In other words, everyone in New York made up their own version… and so you can, too.
Go ahead and google “pasta primavera recipes” and behold the multitude of variations. What do they all have in common? Pasta, vegetables, and little else. And so on the morning of March 13 I went shopping, with several guiding parameters in mind. I wanted my version of Pasta Primavera to be delicious when eaten cold, since I would likely be taking leftovers out on the road. This precluded a creamy, mushroomy version, which would certainly be tasty when hot but definitely not so appealing straight from the fridge. I also wanted the dish to taste somewhat Italian, in deference to Maestro Vivaldi. I wanted a wide variety of flavors, textures, and even colors. And finally, I wanted a significant proportion of the ingredients to betoken Spring itself, either by seasonal availability, refreshing lightness, or the color green.
Here’s what I bought–
My first choice for most any pasta dish is radiatore because its surface area clings to so much sauce. But radiatore was unavailable, so I opted for Girelle, which is similarly endowed with sauce-grabbing surface area and crevices.
There seem to be multiple interpretations of “Girelle”
in cyberspace. This is what I mean.
● ● ●
__TASKS AND EXERCISES__
1 - Answer these questions about the pasta primavera excerpt:
(a) On what morning did the writer go shopping?
(b) In deference to whom did the writer want the dish to taste somewhat Italian?
(c) Which pasta did the writer choose when radiatore was unavailable?
2 - Copy everything in the pasta primavera excerpt from "Go ahead and" down to "the color green.", swapping in "refrigerator" wherever "fridge" appears.
The lines come from a separate source.

__GIVEN RECORDS__
● ● ●
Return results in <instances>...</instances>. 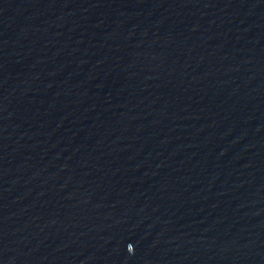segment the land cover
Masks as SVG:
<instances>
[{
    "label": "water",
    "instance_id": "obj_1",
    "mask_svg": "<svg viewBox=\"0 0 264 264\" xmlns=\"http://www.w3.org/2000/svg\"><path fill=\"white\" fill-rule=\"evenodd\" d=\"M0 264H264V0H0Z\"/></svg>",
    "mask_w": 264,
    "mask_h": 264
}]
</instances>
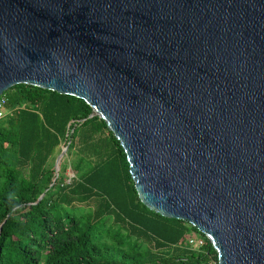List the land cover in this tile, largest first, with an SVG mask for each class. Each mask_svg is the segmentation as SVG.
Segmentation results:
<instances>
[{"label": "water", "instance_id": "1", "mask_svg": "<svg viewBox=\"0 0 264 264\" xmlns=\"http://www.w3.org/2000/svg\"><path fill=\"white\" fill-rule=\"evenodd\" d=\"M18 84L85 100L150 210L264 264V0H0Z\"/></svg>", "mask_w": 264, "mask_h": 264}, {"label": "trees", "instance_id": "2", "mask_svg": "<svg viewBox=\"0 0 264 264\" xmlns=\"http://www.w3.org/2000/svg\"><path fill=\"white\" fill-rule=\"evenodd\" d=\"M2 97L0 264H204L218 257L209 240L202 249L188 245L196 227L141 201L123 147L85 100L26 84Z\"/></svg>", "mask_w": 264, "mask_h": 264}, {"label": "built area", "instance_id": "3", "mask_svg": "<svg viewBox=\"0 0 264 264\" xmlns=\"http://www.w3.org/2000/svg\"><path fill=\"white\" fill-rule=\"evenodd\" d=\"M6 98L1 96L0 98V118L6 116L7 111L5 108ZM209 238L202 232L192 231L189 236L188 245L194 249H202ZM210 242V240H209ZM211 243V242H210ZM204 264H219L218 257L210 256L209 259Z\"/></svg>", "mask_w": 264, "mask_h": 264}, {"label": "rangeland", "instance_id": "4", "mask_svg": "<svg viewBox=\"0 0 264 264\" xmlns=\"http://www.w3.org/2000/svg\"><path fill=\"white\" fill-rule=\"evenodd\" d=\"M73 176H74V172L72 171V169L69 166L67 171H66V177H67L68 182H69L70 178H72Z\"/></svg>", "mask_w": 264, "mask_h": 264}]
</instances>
● ● ●
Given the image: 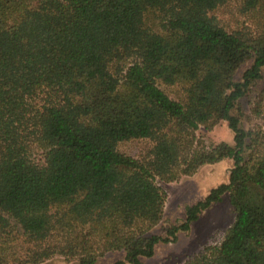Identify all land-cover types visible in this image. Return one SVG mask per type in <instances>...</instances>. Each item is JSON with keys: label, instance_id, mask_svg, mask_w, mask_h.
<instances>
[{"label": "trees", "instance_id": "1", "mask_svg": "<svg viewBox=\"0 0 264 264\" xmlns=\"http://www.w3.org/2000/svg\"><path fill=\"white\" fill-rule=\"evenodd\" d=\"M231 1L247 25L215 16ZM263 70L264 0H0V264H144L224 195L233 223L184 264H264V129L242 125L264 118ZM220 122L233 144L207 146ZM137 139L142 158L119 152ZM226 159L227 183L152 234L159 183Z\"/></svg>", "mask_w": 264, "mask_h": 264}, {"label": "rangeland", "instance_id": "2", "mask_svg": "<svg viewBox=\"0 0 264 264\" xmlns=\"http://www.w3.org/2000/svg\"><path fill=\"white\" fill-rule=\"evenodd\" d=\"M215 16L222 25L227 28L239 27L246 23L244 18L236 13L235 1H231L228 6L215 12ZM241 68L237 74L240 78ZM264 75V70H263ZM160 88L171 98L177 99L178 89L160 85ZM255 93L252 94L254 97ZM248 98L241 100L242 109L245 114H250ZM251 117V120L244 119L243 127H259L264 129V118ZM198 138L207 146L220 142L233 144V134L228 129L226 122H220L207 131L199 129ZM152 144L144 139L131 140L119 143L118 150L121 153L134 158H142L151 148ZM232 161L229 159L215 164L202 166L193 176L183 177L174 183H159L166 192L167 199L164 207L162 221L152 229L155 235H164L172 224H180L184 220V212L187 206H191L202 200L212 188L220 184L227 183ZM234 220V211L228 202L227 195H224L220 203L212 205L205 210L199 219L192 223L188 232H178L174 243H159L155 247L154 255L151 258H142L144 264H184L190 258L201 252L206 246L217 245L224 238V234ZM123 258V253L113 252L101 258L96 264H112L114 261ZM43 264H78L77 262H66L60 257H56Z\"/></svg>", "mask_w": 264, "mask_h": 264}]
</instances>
● ● ●
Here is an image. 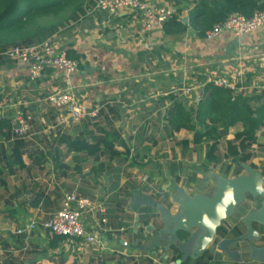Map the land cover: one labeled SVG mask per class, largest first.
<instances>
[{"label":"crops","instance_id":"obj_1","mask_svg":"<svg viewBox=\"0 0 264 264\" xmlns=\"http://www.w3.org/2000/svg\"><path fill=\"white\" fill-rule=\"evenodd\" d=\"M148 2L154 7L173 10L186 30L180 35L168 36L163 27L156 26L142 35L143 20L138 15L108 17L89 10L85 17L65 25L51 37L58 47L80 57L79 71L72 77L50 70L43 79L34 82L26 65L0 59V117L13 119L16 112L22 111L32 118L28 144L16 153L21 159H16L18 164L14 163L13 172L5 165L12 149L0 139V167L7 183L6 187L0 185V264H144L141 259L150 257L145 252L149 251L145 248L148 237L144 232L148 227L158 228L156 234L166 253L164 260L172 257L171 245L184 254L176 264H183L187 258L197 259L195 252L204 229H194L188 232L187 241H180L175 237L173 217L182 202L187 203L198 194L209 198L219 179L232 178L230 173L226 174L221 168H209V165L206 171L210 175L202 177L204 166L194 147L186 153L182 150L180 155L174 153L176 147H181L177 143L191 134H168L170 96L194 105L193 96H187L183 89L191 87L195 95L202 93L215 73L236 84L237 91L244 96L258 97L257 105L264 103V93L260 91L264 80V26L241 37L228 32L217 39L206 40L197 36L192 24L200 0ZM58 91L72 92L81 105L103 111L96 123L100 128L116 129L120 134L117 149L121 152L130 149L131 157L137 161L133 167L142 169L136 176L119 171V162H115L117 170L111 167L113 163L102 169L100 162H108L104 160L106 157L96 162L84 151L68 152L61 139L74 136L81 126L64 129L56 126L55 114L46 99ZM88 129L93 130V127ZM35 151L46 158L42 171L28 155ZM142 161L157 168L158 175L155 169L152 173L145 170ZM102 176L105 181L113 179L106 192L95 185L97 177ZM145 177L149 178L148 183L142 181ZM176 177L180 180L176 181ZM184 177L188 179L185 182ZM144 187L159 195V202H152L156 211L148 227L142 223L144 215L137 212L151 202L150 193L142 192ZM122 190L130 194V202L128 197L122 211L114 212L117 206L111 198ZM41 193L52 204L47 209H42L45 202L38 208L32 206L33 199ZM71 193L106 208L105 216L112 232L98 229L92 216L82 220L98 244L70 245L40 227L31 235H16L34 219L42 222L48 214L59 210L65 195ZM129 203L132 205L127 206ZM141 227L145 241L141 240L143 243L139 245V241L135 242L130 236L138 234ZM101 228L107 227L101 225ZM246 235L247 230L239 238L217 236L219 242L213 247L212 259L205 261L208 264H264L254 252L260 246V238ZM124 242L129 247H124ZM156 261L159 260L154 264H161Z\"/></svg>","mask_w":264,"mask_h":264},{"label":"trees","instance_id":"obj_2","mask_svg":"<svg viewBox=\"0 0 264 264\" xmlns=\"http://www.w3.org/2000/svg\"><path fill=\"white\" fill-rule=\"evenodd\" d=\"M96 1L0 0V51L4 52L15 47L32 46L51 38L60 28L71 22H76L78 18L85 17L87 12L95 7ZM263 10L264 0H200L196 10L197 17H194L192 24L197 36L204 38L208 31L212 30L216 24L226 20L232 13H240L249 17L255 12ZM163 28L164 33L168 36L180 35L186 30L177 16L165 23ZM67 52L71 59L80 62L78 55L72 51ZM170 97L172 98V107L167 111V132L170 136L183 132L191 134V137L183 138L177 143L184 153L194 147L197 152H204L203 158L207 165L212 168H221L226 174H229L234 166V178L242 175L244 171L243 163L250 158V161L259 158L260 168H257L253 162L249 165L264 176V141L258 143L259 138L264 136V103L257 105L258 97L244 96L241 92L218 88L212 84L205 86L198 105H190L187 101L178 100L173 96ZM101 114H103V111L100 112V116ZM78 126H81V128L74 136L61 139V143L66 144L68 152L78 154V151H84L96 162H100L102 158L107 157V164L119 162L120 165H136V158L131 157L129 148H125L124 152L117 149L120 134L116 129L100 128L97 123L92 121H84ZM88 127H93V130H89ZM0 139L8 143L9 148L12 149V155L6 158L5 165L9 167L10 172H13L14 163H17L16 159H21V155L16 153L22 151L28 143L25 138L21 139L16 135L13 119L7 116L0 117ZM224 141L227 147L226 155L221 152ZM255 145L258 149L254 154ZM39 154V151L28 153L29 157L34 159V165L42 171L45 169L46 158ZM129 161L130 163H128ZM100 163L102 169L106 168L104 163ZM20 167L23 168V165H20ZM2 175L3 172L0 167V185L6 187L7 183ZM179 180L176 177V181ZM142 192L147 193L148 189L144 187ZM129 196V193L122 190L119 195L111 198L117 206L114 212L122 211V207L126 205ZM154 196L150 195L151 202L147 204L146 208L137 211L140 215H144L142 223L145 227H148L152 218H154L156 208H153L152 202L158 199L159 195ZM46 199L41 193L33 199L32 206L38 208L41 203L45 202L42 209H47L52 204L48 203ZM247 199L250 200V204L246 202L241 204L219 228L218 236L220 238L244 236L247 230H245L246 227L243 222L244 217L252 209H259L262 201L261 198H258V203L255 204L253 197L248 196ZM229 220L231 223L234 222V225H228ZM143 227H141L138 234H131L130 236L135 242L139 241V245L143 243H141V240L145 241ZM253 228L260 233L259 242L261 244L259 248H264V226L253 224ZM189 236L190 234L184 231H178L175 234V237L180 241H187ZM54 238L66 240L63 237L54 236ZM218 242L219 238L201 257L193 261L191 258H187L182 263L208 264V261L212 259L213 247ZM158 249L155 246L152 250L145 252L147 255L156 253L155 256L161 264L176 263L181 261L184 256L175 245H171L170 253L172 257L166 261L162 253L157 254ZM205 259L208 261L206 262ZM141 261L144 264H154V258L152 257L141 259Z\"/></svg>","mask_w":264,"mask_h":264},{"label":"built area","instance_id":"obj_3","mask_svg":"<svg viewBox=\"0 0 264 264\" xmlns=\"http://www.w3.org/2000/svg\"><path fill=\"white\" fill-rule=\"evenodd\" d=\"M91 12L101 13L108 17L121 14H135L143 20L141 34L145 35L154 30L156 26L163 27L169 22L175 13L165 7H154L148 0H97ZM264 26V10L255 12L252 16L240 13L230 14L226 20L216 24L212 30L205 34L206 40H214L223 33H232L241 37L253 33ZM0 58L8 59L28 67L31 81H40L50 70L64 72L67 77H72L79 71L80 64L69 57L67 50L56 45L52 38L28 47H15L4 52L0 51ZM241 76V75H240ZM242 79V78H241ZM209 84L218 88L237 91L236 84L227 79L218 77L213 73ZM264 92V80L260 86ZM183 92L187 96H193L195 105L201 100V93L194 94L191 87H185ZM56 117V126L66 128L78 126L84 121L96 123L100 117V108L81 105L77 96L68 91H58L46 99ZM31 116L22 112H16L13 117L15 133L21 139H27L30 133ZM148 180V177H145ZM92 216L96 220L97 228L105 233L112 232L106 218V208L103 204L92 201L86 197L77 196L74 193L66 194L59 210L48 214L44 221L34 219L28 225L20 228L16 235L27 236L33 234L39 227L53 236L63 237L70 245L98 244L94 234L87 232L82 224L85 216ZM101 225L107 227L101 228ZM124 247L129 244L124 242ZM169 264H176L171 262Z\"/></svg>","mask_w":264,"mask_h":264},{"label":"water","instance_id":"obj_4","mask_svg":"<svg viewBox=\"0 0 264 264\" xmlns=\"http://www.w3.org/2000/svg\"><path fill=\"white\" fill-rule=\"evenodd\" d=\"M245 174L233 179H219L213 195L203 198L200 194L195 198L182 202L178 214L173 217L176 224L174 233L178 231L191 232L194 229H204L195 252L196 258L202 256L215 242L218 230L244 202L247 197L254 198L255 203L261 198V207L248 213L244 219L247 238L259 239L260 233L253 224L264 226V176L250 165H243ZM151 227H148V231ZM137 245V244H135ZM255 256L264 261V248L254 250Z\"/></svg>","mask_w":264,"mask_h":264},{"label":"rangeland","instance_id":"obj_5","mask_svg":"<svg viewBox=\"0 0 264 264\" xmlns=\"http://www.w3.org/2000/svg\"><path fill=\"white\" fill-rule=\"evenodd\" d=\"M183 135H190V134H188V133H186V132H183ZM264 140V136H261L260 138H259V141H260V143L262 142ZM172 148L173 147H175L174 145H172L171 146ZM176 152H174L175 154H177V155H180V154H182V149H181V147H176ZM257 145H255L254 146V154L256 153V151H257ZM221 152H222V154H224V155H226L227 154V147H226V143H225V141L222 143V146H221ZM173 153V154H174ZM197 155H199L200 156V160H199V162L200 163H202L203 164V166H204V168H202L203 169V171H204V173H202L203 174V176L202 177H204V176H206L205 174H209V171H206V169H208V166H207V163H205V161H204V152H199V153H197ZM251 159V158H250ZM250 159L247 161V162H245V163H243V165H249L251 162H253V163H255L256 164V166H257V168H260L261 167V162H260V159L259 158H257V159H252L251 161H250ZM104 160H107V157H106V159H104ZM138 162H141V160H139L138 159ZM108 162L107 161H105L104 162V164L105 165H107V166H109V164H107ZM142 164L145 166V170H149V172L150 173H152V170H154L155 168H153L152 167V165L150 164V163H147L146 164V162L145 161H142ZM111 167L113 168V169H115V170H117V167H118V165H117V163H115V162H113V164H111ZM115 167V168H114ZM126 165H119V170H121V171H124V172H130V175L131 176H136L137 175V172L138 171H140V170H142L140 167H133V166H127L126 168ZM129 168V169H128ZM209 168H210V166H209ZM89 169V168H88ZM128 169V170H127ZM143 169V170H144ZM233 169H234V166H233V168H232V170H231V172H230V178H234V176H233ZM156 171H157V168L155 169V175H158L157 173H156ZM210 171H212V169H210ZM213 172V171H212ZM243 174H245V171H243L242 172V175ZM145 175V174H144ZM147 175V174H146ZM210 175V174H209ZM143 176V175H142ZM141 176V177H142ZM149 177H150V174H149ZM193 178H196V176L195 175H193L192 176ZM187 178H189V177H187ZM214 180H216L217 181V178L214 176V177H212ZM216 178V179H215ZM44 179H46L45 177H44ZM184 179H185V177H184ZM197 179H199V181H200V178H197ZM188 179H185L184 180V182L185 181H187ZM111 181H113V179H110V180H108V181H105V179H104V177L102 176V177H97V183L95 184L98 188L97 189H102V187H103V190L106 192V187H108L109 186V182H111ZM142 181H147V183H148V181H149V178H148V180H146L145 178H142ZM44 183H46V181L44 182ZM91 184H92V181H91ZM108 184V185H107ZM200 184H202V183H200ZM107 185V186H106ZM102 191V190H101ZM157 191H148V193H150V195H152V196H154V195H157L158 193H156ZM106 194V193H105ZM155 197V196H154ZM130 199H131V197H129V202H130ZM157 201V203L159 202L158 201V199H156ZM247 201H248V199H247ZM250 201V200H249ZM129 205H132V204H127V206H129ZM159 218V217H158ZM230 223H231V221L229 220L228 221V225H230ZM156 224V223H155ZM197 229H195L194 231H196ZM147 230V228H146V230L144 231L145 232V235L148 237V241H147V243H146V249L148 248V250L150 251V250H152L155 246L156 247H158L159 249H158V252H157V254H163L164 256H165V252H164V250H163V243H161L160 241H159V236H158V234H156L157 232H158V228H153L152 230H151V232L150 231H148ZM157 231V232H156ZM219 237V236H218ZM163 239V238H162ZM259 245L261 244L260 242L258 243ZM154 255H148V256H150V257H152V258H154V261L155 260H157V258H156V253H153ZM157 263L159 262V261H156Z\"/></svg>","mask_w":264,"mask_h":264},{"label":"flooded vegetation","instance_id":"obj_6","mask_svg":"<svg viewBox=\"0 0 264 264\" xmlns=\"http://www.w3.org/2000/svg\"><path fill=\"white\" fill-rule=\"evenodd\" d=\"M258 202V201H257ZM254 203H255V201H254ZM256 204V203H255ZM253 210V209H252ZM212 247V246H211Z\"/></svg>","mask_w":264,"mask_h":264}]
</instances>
● ● ●
__RESULTS OF THE TASKS__
1 -
(a) The morning of March 13
(b) Maestro Vivaldi
(c) Girelle

2 -
Go ahead and google “pasta primavera recipes” and behold the multitude of variations. What do they all have in common? Pasta, vegetables, and little else. And so on the morning of March 13 I went shopping, with several guiding parameters in mind. I wanted my version of Pasta Primavera to be delicious when eaten cold, since I would likely be taking leftovers out on the road. This precluded a creamy, mushroomy version, which would certainly be tasty when hot but definitely not so appealing straight from the refrigerator. I also wanted the dish to taste somewhat Italian, in deference to Maestro Vivaldi. I wanted a wide variety of flavors, textures, and even colors. And finally, I wanted a significant proportion of the ingredients to betoken Spring itself, either by seasonal availability, refreshing lightness, or the color green.